Atlantic Yellow-nosed Albatross—the species most at threat from the ‘super-mice’ on Gough Island.

Monday, 13 March 2017: Julian Hume gave a talk entitled In search of the dwarf emu: extinct emus of Australian islands. King Island, in the Bass Strait, and Kangaroo Island, off South Australia, were once home to endemic species of dwarf emu that became extinct in the early 19th century. The King Island Emu Dromaius minor is known from subfossil remains and a unique skin, whereas the Kangaroo Island Emu D. baudinianus is known from subfossil bones, a unique egg, and a contemporary illustration. A further subspecies of emu, D. novaehollandiae diemenensis, formerly inhabited Tasmania, from where it is represented by two skins and a number of eggs, but is virtually unknown in the fossil record. An emu egg shell has also been found on another Bass Strait island, Flinders Island, which suggests that yet another emu species may have formerly occurred there.

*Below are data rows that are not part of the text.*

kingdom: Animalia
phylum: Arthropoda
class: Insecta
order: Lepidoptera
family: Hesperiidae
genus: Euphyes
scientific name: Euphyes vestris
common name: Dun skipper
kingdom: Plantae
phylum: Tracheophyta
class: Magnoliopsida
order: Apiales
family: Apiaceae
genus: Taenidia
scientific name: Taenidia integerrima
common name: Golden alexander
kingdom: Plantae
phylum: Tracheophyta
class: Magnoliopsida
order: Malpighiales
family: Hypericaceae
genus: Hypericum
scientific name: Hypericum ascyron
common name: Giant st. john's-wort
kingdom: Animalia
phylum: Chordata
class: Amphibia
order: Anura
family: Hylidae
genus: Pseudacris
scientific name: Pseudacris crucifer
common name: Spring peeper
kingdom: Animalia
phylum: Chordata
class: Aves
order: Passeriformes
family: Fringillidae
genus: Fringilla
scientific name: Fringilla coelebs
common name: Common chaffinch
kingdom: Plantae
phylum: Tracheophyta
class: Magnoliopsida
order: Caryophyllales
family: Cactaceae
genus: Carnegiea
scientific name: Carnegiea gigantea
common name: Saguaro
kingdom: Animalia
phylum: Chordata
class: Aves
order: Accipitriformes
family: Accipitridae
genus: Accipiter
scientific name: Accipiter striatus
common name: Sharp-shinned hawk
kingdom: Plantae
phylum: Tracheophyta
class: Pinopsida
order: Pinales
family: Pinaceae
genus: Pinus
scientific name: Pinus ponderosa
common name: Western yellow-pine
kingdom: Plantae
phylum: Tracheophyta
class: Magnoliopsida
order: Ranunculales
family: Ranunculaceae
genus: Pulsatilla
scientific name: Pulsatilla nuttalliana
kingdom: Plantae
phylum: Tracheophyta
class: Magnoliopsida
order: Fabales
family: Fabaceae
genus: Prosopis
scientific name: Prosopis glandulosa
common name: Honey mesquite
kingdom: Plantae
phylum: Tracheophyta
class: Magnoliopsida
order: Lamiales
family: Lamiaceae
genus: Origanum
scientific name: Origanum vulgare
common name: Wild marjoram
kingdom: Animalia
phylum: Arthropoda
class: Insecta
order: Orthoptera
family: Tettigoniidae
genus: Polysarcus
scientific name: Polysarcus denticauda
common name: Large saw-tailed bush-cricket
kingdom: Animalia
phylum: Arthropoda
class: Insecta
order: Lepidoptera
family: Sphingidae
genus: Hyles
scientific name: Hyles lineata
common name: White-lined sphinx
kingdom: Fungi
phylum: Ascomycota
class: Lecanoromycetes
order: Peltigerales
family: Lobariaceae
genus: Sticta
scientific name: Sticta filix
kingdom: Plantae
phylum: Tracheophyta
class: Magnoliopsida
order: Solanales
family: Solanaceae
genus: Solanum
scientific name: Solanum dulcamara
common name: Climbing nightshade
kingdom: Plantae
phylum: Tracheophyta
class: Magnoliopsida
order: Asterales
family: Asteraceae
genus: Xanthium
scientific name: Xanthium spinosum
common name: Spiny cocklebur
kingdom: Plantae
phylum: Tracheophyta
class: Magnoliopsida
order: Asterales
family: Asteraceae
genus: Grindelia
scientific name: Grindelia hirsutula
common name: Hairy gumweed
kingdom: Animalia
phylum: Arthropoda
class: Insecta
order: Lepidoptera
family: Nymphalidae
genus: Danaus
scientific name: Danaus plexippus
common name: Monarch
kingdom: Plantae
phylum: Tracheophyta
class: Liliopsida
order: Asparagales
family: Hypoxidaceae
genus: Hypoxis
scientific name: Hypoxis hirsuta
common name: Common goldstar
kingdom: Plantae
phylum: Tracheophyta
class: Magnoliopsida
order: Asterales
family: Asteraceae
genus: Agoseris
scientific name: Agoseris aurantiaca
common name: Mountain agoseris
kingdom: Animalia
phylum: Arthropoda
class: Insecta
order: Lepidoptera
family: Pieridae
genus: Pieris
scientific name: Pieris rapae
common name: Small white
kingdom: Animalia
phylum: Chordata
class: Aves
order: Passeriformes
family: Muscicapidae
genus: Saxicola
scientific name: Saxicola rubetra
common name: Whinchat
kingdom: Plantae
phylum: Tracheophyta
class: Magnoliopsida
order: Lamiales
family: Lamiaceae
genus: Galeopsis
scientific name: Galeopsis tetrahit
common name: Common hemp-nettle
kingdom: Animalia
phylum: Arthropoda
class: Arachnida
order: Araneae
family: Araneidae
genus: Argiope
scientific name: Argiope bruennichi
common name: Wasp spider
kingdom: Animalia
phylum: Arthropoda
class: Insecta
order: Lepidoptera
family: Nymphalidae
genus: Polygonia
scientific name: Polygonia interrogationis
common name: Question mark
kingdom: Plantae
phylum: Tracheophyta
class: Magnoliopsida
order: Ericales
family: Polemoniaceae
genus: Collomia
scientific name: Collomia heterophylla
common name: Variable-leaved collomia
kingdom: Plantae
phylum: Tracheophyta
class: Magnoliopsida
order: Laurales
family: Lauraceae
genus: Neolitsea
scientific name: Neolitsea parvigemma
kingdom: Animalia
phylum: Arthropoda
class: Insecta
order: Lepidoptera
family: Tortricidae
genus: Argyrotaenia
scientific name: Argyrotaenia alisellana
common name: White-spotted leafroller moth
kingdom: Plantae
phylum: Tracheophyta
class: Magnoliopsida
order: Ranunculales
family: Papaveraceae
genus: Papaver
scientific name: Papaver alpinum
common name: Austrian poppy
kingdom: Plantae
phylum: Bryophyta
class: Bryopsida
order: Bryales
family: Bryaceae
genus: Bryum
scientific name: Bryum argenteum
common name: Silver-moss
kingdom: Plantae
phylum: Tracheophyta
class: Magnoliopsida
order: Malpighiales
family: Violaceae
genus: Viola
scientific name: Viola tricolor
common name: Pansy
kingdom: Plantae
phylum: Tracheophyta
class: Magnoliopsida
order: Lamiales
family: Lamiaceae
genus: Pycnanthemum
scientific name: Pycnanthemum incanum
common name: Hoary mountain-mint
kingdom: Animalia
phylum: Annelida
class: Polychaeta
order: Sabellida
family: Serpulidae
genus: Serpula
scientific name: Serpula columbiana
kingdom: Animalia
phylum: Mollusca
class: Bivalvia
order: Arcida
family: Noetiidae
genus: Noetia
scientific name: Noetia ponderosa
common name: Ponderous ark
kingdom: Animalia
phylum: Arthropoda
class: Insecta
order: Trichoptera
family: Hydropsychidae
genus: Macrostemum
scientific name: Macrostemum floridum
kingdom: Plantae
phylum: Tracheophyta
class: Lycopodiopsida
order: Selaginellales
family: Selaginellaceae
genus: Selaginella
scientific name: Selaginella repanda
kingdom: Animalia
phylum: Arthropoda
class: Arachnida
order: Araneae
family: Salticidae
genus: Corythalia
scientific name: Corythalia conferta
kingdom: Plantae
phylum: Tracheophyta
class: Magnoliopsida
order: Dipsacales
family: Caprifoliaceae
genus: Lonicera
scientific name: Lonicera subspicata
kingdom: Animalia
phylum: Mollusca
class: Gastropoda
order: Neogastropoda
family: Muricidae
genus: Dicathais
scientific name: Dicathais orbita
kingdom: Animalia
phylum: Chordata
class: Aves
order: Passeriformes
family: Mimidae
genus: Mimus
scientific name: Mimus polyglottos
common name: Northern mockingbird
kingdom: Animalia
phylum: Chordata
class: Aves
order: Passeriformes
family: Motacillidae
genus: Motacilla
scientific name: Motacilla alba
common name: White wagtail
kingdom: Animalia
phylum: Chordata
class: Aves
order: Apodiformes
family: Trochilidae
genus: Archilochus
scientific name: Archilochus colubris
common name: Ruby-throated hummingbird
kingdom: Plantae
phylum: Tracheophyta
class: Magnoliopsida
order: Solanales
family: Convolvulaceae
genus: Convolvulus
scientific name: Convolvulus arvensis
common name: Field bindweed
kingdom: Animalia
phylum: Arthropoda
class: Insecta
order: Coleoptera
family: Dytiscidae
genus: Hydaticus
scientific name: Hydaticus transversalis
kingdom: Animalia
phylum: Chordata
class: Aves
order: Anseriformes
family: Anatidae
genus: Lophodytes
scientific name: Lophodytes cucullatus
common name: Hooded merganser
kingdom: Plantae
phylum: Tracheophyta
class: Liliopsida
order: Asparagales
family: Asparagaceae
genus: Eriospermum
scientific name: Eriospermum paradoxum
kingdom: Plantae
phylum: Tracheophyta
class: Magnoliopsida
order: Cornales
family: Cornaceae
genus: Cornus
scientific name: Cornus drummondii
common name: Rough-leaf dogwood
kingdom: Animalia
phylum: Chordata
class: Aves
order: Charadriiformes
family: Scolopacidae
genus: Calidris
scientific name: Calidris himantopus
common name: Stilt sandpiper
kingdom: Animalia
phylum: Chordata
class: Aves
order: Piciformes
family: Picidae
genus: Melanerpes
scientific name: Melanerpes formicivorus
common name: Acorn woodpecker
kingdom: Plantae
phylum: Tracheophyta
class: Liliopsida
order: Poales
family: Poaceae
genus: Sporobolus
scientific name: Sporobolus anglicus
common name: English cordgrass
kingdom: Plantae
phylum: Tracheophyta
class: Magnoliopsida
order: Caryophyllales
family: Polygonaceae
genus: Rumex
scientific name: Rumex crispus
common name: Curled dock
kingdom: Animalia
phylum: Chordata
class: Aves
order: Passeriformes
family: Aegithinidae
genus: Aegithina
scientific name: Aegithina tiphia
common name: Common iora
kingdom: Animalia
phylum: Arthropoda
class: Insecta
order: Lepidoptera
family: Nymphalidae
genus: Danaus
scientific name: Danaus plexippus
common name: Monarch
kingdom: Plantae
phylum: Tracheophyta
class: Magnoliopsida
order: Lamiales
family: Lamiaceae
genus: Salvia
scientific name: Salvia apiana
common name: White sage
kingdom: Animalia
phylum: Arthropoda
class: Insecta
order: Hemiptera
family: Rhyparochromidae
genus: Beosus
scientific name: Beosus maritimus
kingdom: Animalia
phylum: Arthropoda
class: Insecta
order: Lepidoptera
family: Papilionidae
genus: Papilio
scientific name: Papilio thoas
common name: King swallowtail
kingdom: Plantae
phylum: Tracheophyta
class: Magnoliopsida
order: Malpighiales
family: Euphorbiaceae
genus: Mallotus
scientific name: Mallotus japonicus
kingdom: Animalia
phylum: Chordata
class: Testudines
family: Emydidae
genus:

Despite the comparatively large number of emu subfossil remains collected on King and Kangaroo Islands, virtually no contextual data concerning the fossil depositional environments have been obtained. Furthermore, and because of the introduction of mainland emus D. n. novaehollandiae to the Australian islands after the endemic forms became extinct, the reliability of the known skins and eggs, especially those from Tasmania, have been placed in doubt.

To overcome this shortfall, Julian travelled to all of the Australian islands to search for palaeontological evidence of emus. On King Island in 1906, J. A. Kershaw undertook the first paleontological survey, and found emu bones in sand dunes in the south of the island. The available results included a photograph of the locality, but Kershaw gave no further information as to its whereabouts. This photograph proved decisive, as Julian and his colleagues discovered the exact site where Kershaw had been 110 years before. Furthermore, other fossil localities were discovered in the west and north of the island, which are the first in-situ recorded examples of emu remains. The visit to Kangaroo Island also proved successful, with in-situ emu subfossils discovered in two cave localities, and one in particular proved to be especially productive; this included beautifully preserved cranial material. Flinders Island was also surveyed, but despite searching the few cave systems and extensive sand dunes, not a single piece of evidence was found to support the presence of emus on the island. It is likely, therefore, that the aforementioned egg shell was probably derived from an imported mainland emu. Finally, and probably most exciting of all, was the discovery of an almost complete, associated D. novaehollandiae diemenensis in a cave by a colleague, Roland Eberhard. This is the first known, and its study should resolve the taxonomic status of this most mysterious of all emu species.

Results from the field work, presently being written up, should finally shed light some of the long confusing issues concerning these enigmatic, extinct island forms.

An artistic impression of Sea Elephant Bay c. 1804, with Southern Elephant Seals and King Island Emus, as described by the naturalist, François Péron. Illustration by Julian Hume.